**ASSIGNMENT**
Only lines with the word "should" belong in the answer; copy them from the records below.

Saved entries:
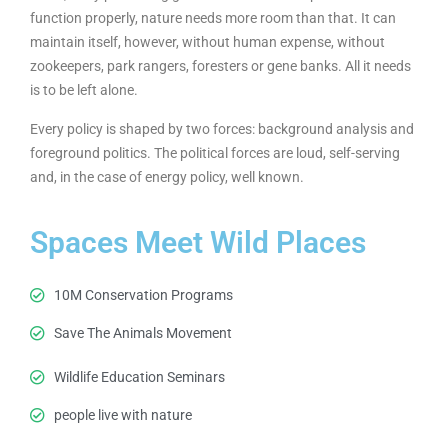
function properly, nature needs more room than that. It can
maintain itself, however, without human expense, without
zookeepers, park rangers, foresters or gene banks. All it needs
is to be left alone.
Every policy is shaped by two forces: background analysis and
foreground politics. The political forces are loud, self-serving
and, in the case of energy policy, well known.
Spaces Meet Wild Places
10M Conservation Programs
Save The Animals Movement
Wildlife Education Seminars
people live with nature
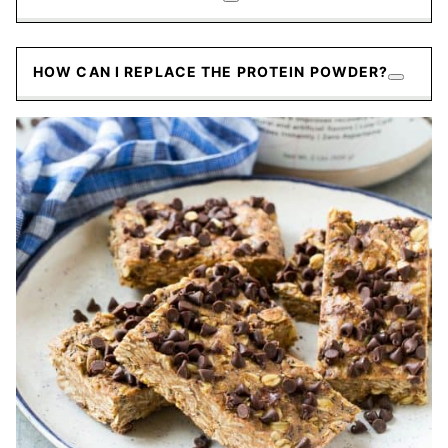
HOW CAN I REPLACE THE PROTEIN POWDER?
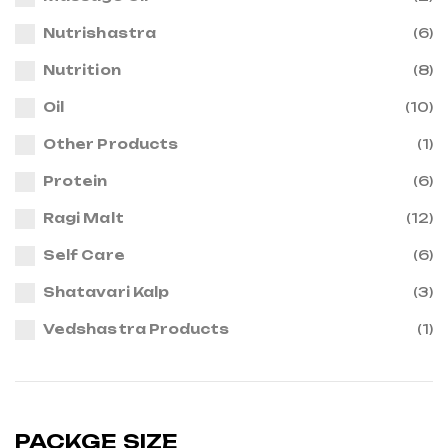
Nutrishastra
(6)
Nutrition
(8)
Oil
(10)
Other Products
(1)
Protein
(6)
Ragi Malt
(12)
Self Care
(6)
Shatavari Kalp
(3)
Vedshastra Products
(1)
PACKGE SIZE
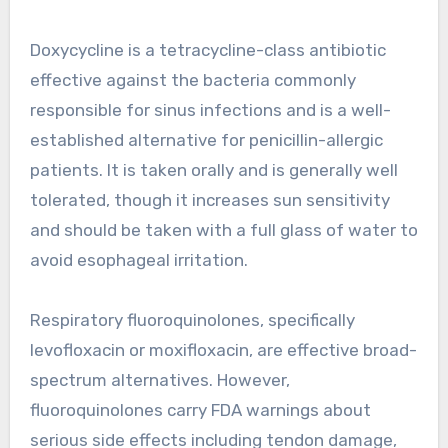
Doxycycline is a tetracycline-class antibiotic
effective against the bacteria commonly
responsible for sinus infections and is a well-
established alternative for penicillin-allergic
patients. It is taken orally and is generally well
tolerated, though it increases sun sensitivity
and should be taken with a full glass of water to
avoid esophageal irritation.
Respiratory fluoroquinolones, specifically
levofloxacin or moxifloxacin, are effective broad-
spectrum alternatives. However,
fluoroquinolones carry FDA warnings about
serious side effects including tendon damage,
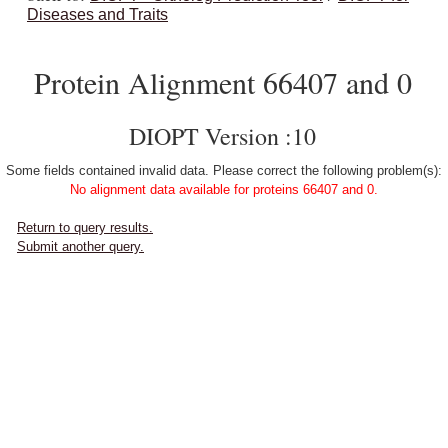
Diseases and Traits
Protein Alignment 66407 and 0
DIOPT Version :10
Some fields contained invalid data. Please correct the following problem(s):
No alignment data available for proteins 66407 and 0.
Return to query results.
Submit another query.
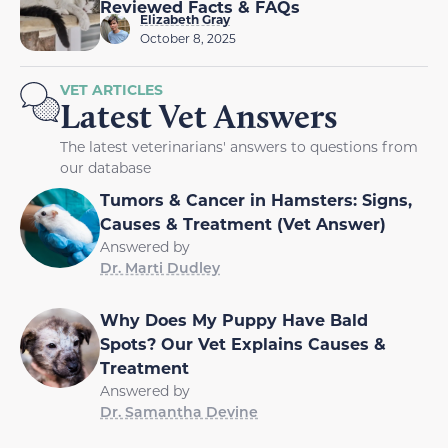
Reviewed Facts & FAQs
Elizabeth Gray
October 8, 2025
VET ARTICLES
Latest Vet Answers
The latest veterinarians' answers to questions from
our database
Tumors & Cancer in Hamsters: Signs,
Causes & Treatment (Vet Answer)
Answered by
Dr. Marti Dudley
Why Does My Puppy Have Bald
Spots? Our Vet Explains Causes &
Treatment
Answered by
Dr. Samantha Devine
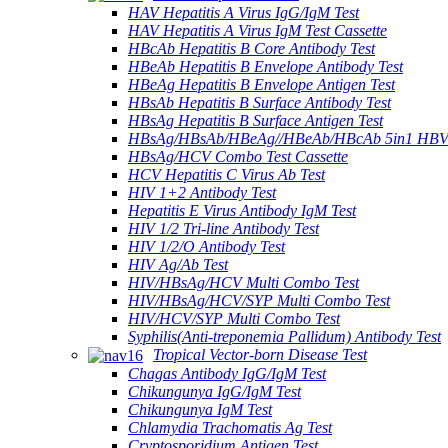
HAV Hepatitis A Virus IgG/IgM Test
HAV Hepatitis A Virus IgM Test Cassette
HBcAb Hepatitis B Core Antibody Test
HBeAb Hepatitis B Envelope Antibody Test
HBeAg Hepatitis B Envelope Antigen Test
HBsAb Hepatitis B Surface Antibody Test
HBsAg Hepatitis B Surface Antigen Test
HBsAg/HBsAb/HBeAg//HBeAb/HBcAb 5in1 HBV
HBsAg/HCV Combo Test Cassette
HCV Hepatitis C Virus Ab Test
HIV 1+2 Antibody Test
Hepatitis E Virus Antibody IgM Test
HIV 1/2 Tri-line Antibody Test
HIV 1/2/O Antibody Test
HIV Ag/Ab Test
HIV/HBsAg/HCV Multi Combo Test
HIV/HBsAg/HCV/SYP Multi Combo Test
HIV/HCV/SYP Multi Combo Test
Syphilis(Anti-treponemia Pallidum) Antibody Test
Tropical Vector-born Disease Test
Chagas Antibody IgG/IgM Test
Chikungunya IgG/IgM Test
Chikungunya IgM Test
Chlamydia Trachomatis Ag Test
Cryptosporidium Antigen Test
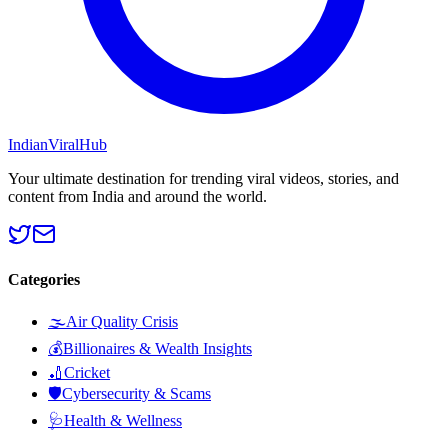
Indian
Viral
Hub
Your ultimate destination for trending viral videos, stories, and
content from India and around the world.
Categories
🌫️
Air Quality Crisis
💰
Billionaires & Wealth Insights
🏏
Cricket
🛡️
Cybersecurity & Scams
🩺
Health & Wellness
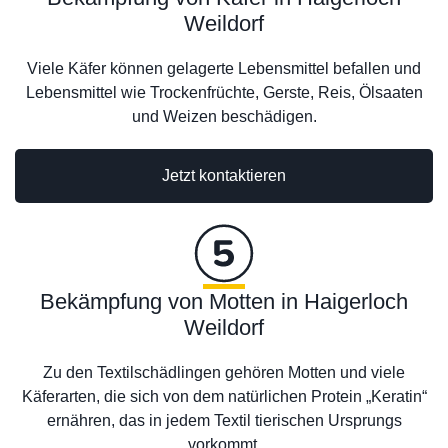
Weildorf
Viele Käfer können gelagerte Lebensmittel befallen und
Lebensmittel wie Trockenfrüchte, Gerste, Reis, Ölsaaten
und Weizen beschädigen.
Jetzt kontaktieren
Bekämpfung von Motten in Haigerloch
Weildorf
Zu den Textilschädlingen gehören Motten und viele
Käferarten, die sich von dem natürlichen Protein „Keratin“
ernähren, das in jedem Textil tierischen Ursprungs
vorkommt.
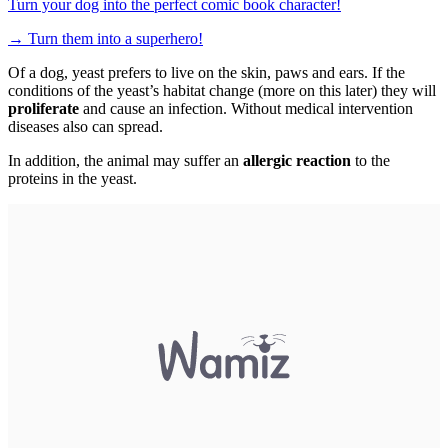
Turn your dog into the perfect comic book character!
→
Turn them into a superhero!
Of a dog, yeast prefers to live on the skin, paws and ears. If the
conditions of the yeast’s habitat change (more on this later) they will
proliferate
and cause an infection. Without medical intervention
diseases also can spread.
In addition, the animal may suffer an
allergic reaction
to the
proteins in the yeast.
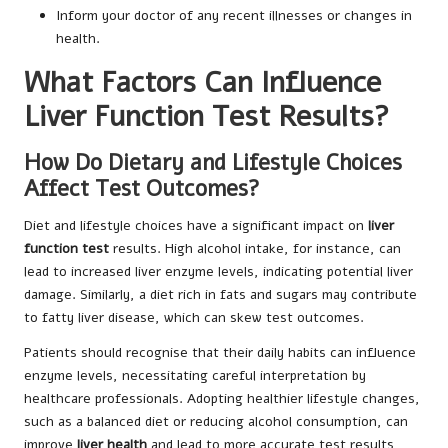
Inform your doctor of any recent illnesses or changes in
health.
What Factors Can Influence
Liver Function Test Results?
How Do Dietary and Lifestyle Choices
Affect Test Outcomes?
Diet and lifestyle choices have a significant impact on
liver
function test
results. High alcohol intake, for instance, can
lead to increased liver enzyme levels, indicating potential liver
damage. Similarly, a diet rich in fats and sugars may contribute
to fatty liver disease, which can skew test outcomes.
Patients should recognise that their daily habits can influence
enzyme levels, necessitating careful interpretation by
healthcare professionals. Adopting healthier lifestyle changes,
such as a balanced diet or reducing alcohol consumption, can
improve
liver health
and lead to more accurate test results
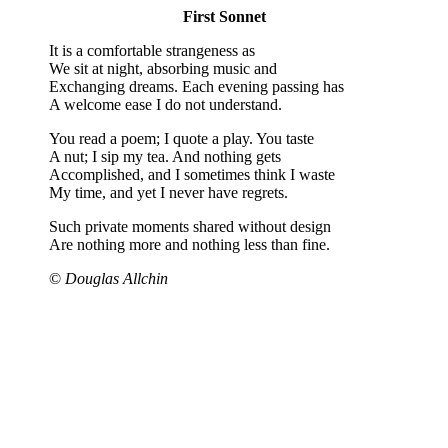
First Sonnet
It is a comfortable strangeness as
We sit at night, absorbing music and
Exchanging dreams. Each evening passing has
A welcome ease I do not understand.
You read a poem; I quote a play. You taste
A nut; I sip my tea. And nothing gets
Accomplished, and I sometimes think I waste
My time, and yet I never have regrets.
Such private moments shared without design
Are nothing more and nothing less than fine.
©
Douglas Allchin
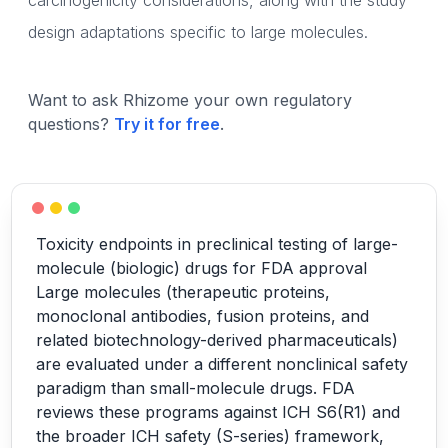
carcinogenicity considerations, along with the study
design adaptations specific to large molecules.
Want to ask Rhizome your own regulatory
questions?
Try it for free
.
Toxicity endpoints in preclinical testing of large-
molecule (biologic) drugs for FDA approval
Large molecules (therapeutic proteins,
monoclonal antibodies, fusion proteins, and
related biotechnology-derived pharmaceuticals)
are evaluated under a different nonclinical safety
paradigm than small-molecule drugs. FDA
reviews these programs against ICH S6(R1) and
the broader ICH safety (S-series) framework,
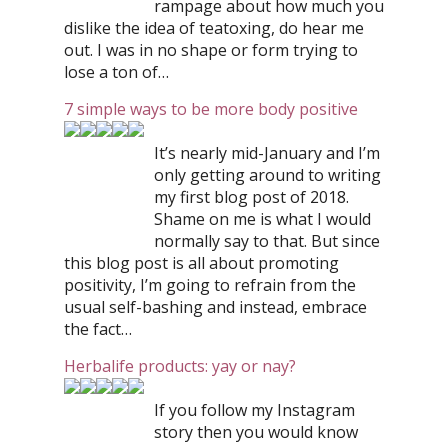
rampage about how much you
dislike the idea of teatoxing, do hear me
out. I was in no shape or form trying to
lose a ton of…
7 simple ways to be more body positive
It’s nearly mid-January and I’m
only getting around to writing
my first blog post of 2018.
Shame on me is what I would
normally say to that. But since
this blog post is all about promoting
positivity, I’m going to refrain from the
usual self-bashing and instead, embrace
the fact…
Herbalife products: yay or nay?
If you follow my Instagram
story then you would know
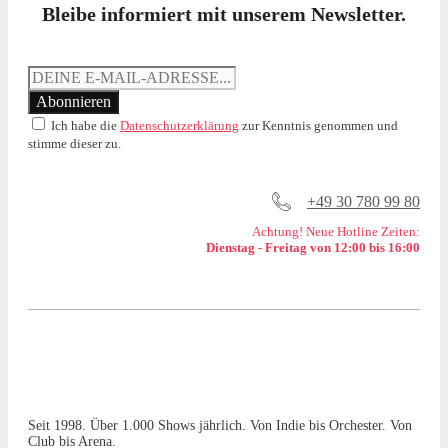
Bleibe informiert mit unserem Newsletter.
Ich habe die
Datenschutzerklärung
zur Kenntnis genommen und
stimme dieser zu.
+49 30 780 99 80
Achtung! Neue Hotline Zeiten:
Dienstag - Freitag von 12:00 bis 16:00
Seit 1998. Über 1.000 Shows jährlich. Von Indie bis Orchester. Von
Club bis Arena.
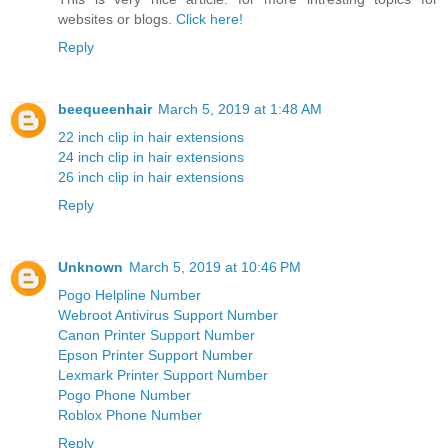
websites or blogs.
Click here!
Reply
beequeenhair
March 5, 2019 at 1:48 AM
22 inch clip in hair extensions
24 inch clip in hair extensions
26 inch clip in hair extensions
Reply
Unknown
March 5, 2019 at 10:46 PM
Pogo Helpline Number
Webroot Antivirus Support Number
Canon Printer Support Number
Epson Printer Support Number
Lexmark Printer Support Number
Pogo Phone Number
Roblox Phone Number
Reply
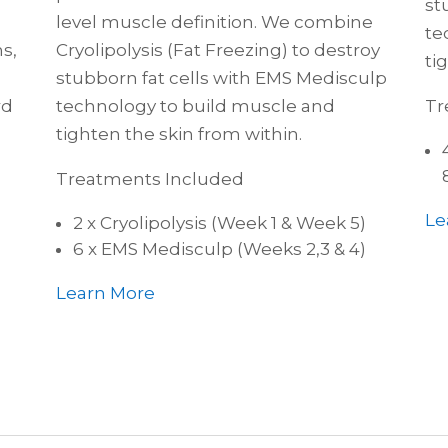
st
level muscle definition. We combine
te
s,
Cryolipolysis (Fat Freezing) to destroy
ti
stubborn fat cells with EMS Medisculp
rd
technology to build muscle and
Tr
tighten the skin from within.
Treatments Included
Le
2 x Cryolipolysis (Week 1 & Week 5)
6 x EMS Medisculp (Weeks 2,3 & 4)
Learn More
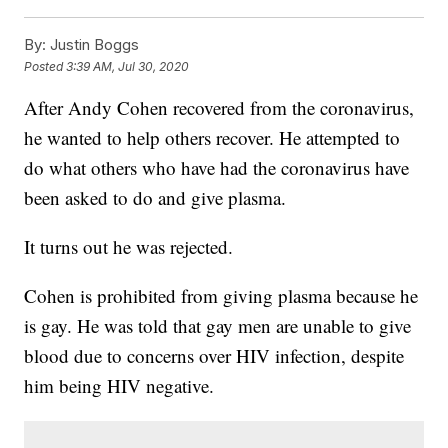
By:
Justin Boggs
Posted
3:39 AM, Jul 30, 2020
After Andy Cohen recovered from the coronavirus,
he wanted to help others recover. He attempted to
do what others who have had the coronavirus have
been asked to do and give plasma.
It turns out he was rejected.
Cohen is prohibited from giving plasma because he
is gay. He was told that gay men are unable to give
blood due to concerns over HIV infection, despite
him being HIV negative.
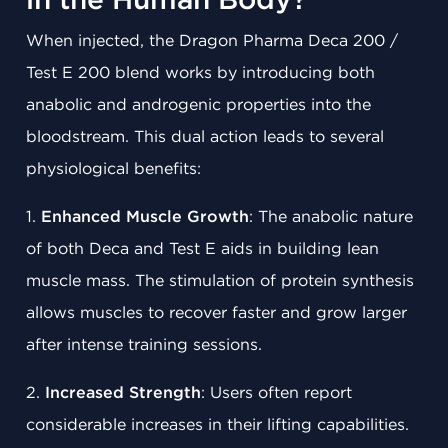
in the Human Body?
When injected, the Dragon Pharma Deca 200 /
Test E 200 blend works by introducing both
anabolic and androgenic properties into the
bloodstream. This dual action leads to several
physiological benefits:
1.
Enhanced Muscle Growth
: The anabolic nature
of both Deca and Test E aids in building lean
muscle mass. The stimulation of protein synthesis
allows muscles to recover faster and grow larger
after intense training sessions.
2.
Increased Strength
: Users often report
considerable increases in their lifting capabilities.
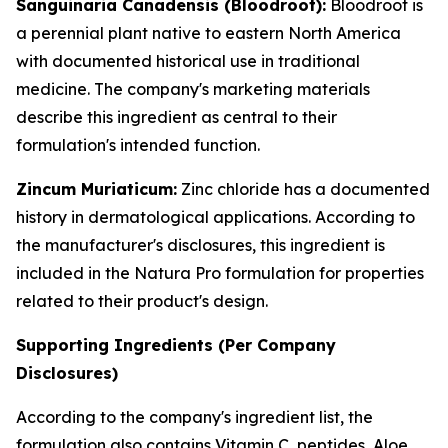
Sanguinaria Canadensis (Bloodroot):
Bloodroot is
a perennial plant native to eastern North America
with documented historical use in traditional
medicine. The company's marketing materials
describe this ingredient as central to their
formulation's intended function.
Zincum Muriaticum:
Zinc chloride has a documented
history in dermatological applications. According to
the manufacturer's disclosures, this ingredient is
included in the Natura Pro formulation for properties
related to their product's design.
Supporting Ingredients (Per Company
Disclosures)
According to the company's ingredient list, the
formulation also contains Vitamin C, peptides, Aloe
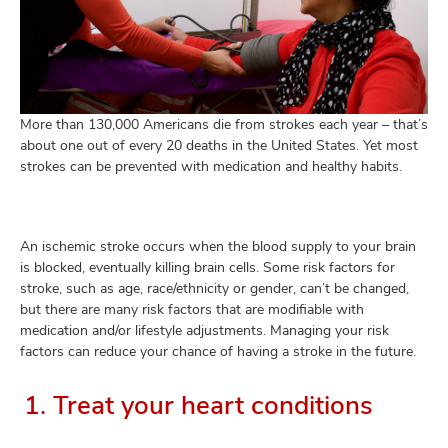
and
ut
and
More than 130,000 Americans die from strokes each year – that’s
about one out of every 20 deaths in the United States. Yet most
strokes can be prevented with medication and healthy habits.
An ischemic stroke occurs when the blood supply to your brain
is blocked, eventually killing brain cells. Some risk factors for
stroke, such as age, race/ethnicity or gender, can’t be changed,
but there are many risk factors that are modifiable with
medication and/or lifestyle adjustments. Managing your risk
factors can reduce your chance of having a stroke in the future.
1. Treat your heart conditions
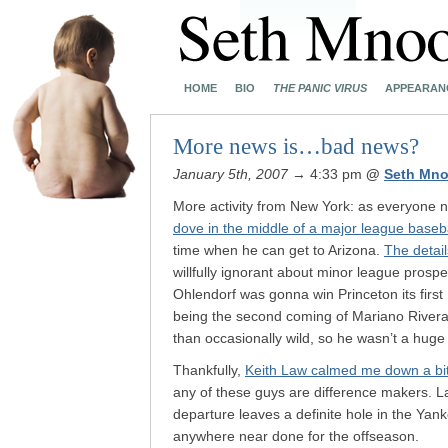
HOME
BIO
THE PANIC VIRUS
APPEARAN
More news is…bad news?
January 5th, 2007
→ 4:33 pm
@
Seth Mno
More activity from New York: as everyone 
dove in the middle of a major league base
time when he can get to Arizona.
The detail
willfully ignorant about minor league prospec
Ohlendorf was gonna win Princeton its fir
being the second coming of Mariano Rivera. 
than occasionally wild, so he wasn’t a hug
Thankfully,
Keith Law calmed me down a bi
any of these guys are difference makers. L
departure leaves a definite hole in the Ya
anywhere near done for the offseason.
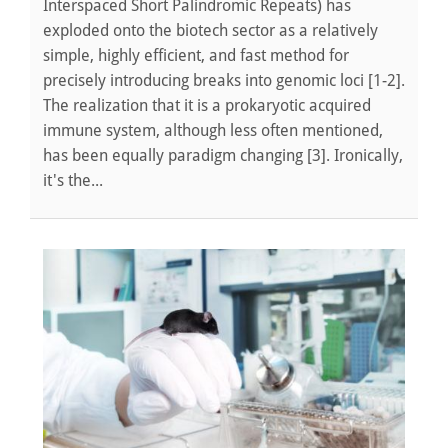
Interspaced Short Palindromic Repeats) has
exploded onto the biotech sector as a relatively
simple, highly efficient, and fast method for
precisely introducing breaks into genomic loci [1-2].
The realization that it is a prokaryotic acquired
immune system, although less often mentioned,
has been equally paradigm changing [3]. Ironically,
it's the...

**WRITTEN RESPONSE**
and should be taken with a full glass of water to
Patients should recognise that their daily habits can influence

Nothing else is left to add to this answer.